• **Try it**:
Each line of the data needs to be transcribed exactly.

(Page-level text extractions)
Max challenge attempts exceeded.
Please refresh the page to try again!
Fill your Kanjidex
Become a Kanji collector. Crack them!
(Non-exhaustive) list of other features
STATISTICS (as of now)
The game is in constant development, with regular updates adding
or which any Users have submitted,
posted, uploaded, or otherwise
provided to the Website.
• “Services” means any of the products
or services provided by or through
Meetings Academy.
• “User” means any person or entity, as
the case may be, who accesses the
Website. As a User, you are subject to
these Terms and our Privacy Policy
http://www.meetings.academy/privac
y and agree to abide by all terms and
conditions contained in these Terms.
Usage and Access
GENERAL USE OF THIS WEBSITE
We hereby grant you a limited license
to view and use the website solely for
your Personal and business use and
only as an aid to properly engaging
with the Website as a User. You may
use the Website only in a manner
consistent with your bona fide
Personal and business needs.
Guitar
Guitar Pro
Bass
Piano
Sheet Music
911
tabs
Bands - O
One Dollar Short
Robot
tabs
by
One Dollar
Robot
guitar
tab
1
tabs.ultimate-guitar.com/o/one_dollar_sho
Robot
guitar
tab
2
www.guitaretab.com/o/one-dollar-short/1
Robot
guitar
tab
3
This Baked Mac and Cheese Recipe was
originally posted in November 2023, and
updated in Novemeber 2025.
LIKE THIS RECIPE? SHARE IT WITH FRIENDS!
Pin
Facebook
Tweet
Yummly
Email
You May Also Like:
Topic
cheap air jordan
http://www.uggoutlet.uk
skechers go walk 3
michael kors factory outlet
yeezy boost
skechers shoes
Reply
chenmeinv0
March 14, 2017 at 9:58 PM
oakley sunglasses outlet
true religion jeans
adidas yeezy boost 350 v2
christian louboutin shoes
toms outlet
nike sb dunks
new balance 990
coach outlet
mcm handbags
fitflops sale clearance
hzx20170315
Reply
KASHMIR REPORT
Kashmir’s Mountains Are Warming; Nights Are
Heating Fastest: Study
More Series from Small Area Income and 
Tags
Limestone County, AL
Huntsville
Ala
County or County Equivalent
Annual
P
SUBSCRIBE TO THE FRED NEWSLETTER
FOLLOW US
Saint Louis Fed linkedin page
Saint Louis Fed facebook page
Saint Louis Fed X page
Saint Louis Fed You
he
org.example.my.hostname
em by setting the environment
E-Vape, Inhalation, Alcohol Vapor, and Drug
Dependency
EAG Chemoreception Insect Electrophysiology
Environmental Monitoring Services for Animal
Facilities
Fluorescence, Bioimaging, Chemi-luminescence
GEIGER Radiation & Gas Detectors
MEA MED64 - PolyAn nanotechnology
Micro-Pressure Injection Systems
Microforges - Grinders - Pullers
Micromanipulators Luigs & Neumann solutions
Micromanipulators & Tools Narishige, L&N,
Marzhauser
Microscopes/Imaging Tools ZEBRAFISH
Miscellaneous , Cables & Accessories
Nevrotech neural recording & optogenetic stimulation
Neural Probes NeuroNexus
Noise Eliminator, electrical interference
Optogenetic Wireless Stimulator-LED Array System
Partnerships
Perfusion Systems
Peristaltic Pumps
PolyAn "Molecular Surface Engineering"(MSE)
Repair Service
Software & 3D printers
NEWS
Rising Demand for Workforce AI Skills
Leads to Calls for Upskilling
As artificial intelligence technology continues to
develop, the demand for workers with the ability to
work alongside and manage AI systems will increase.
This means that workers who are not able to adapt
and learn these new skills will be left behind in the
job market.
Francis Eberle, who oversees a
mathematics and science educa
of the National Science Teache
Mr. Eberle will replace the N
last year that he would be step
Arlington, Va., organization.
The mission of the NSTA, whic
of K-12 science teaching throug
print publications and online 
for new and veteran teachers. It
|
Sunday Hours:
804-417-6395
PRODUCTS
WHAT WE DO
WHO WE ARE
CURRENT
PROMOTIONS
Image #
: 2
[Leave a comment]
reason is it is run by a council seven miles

• **Your solution**:
Max challenge attempts exceeded.
Please refresh the page to try again!
Fill your Kanjidex
Become a Kanji collector. Crack them!
(Non-exhaustive) list of other features
STATISTICS (as of now)
The game is in constant development, with regular updates adding
or which any Users have submitted,
posted, uploaded, or otherwise
provided to the Website.
• “Services” means any of the products
or services provided by or through
Meetings Academy.
• “User” means any person or entity, as
the case may be, who accesses the
Website. As a User, you are subject to
these Terms and our Privacy Policy
http://www.meetings.academy/privac
y and agree to abide by all terms and
conditions contained in these Terms.
Usage and Access
GENERAL USE OF THIS WEBSITE
We hereby grant you a limited license
to view and use the website solely for
your Personal and business use and
only as an aid to properly engaging
with the Website as a User. You may
use the Website only in a manner
consistent with your bona fide
Personal and business needs.
Guitar
Guitar Pro
Bass
Piano
Sheet Music
911
tabs
Bands - O
One Dollar Short
Robot
tabs
by
One Dollar
Robot
guitar
tab
1
tabs.ultimate-guitar.com/o/one_dollar_sho
Robot
guitar
tab
2
www.guitaretab.com/o/one-dollar-short/1
Robot
guitar
tab
3
This Baked Mac and Cheese Recipe was
originally posted in November 2023, and
updated in Novemeber 2025.
LIKE THIS RECIPE? SHARE IT WITH FRIENDS!
Pin
Facebook
Tweet
Yummly
Email
You May Also Like:
Topic
cheap air jordan
http://www.uggoutlet.uk
skechers go walk 3
michael kors factory outlet
yeezy boost
skechers shoes
Reply
chenmeinv0
March 14, 2017 at 9:58 PM
oakley sunglasses outlet
true religion jeans
adidas yeezy boost 350 v2
christian louboutin shoes
toms outlet
nike sb dunks
new balance 990
coach outlet
mcm handbags
fitflops sale clearance
hzx20170315
Reply
KASHMIR REPORT
Kashmir’s Mountains Are Warming; Nights Are
Heating Fastest: Study
More Series from Small Area Income and 
Tags
Limestone County, AL
Huntsville
Ala
County or County Equivalent
Annual
P
SUBSCRIBE TO THE FRED NEWSLETTER
FOLLOW US
Saint Louis Fed linkedin page
Saint Louis Fed facebook page
Saint Louis Fed X page
Saint Louis Fed You
he
org.example.my.hostname
em by setting the environment
E-Vape, Inhalation, Alcohol Vapor, and Drug
Dependency
EAG Chemoreception Insect Electrophysiology
Environmental Monitoring Services for Animal
Facilities
Fluorescence, Bioimaging, Chemi-luminescence
GEIGER Radiation & Gas Detectors
MEA MED64 - PolyAn nanotechnology
Micro-Pressure Injection Systems
Microforges - Grinders - Pullers
Micromanipulators Luigs & Neumann solutions
Micromanipulators & Tools Narishige, L&N,
Marzhauser
Microscopes/Imaging Tools ZEBRAFISH
Miscellaneous , Cables & Accessories
Nevrotech neural recording & optogenetic stimulation
Neural Probes NeuroNexus
Noise Eliminator, electrical interference
Optogenetic Wireless Stimulator-LED Array System
Partnerships
Perfusion Systems
Peristaltic Pumps
PolyAn "Molecular Surface Engineering"(MSE)
Repair Service
Software & 3D printers
NEWS
Rising Demand for Workforce AI Skills
Leads to Calls for Upskilling
As artificial intelligence technology continues to
develop, the demand for workers with the ability to
work alongside and manage AI systems will increase.
This means that workers who are not able to adapt
and learn these new skills will be left behind in the
job market.
Francis Eberle, who oversees a
mathematics and science educa
of the National Science Teache
Mr. Eberle will replace the N
last year that he would be step
Arlington, Va., organization.
The mission of the NSTA, whic
of K-12 science teaching throug
print publications and online 
for new and veteran teachers. It
|
Sunday Hours:
804-417-6395
PRODUCTS
WHAT WE DO
WHO WE ARE
CURRENT
PROMOTIONS
Image #
: 2
[Leave a comment]
reason is it is run by a council seven miles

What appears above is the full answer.